Thanksgiving is just around the corner, so before you start stuffing turkeys and mashing potatoes, take a moment to check out this week’s Research Ethics Roundup. The latest installment of our biweekly series features articles on a range of issues, including recent debate over the use of newborn blood samples, challenges to improving research in Nigeria, and more.
A collective effort to save decades of research as the water rose: Hurricane Sandy devastated the east coast last month, leaving a large portion of New York City underwater, without power, or both. The massive outpouring of support offered to researchers and institutions affected by the storm is not only a heartwarming story of scientific solidarity, but also indicative of how interdependent the field has become.

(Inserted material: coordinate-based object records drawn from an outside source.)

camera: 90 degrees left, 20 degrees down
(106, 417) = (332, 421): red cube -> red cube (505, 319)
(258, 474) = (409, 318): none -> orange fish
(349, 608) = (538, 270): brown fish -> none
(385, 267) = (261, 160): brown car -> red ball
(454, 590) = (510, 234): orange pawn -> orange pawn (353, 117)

Debate over newborn blood samples: Blood samples taken from newborn babies for the purpose of disease screening are often also used by researchers to study public and individual health issues. Recent lawsuits in Texas and Minnesota have raised concerns over whether research involving newborn blood samples violates individuals’ privacy rights, and whether samples ought to be destroyed after the preliminary disease screening is performed.
How to strengthen health research capacity in Africa, by researchers: The third International Scientific Conference of the Nigerian Institute of Medical Research (NIMR) met last week to discuss challenges involved in strengthening health research capacity in Africa. Innocent Ujah, the director general of NIMR, cited systematic and institutionalized problems within the African research enterprise as reasons why research there fails to effectively compete in terms of content, budget, and justifications with that of developed countries.

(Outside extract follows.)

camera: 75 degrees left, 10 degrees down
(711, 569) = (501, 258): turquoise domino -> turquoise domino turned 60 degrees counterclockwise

NIH faces chimp housing quandary: The National Institutes of Health (NIH) made headlines in September when director Francis Collins declared all 110 NIH-owned chimpanzees at the New Iberia Research Center “permanently ineligible” for research. As of this week, there has yet to be a clear consensus regarding where these animals will live out their retirement. Budgetary restrictions and bureaucratic roadblocks have further muddled this sensitive issue.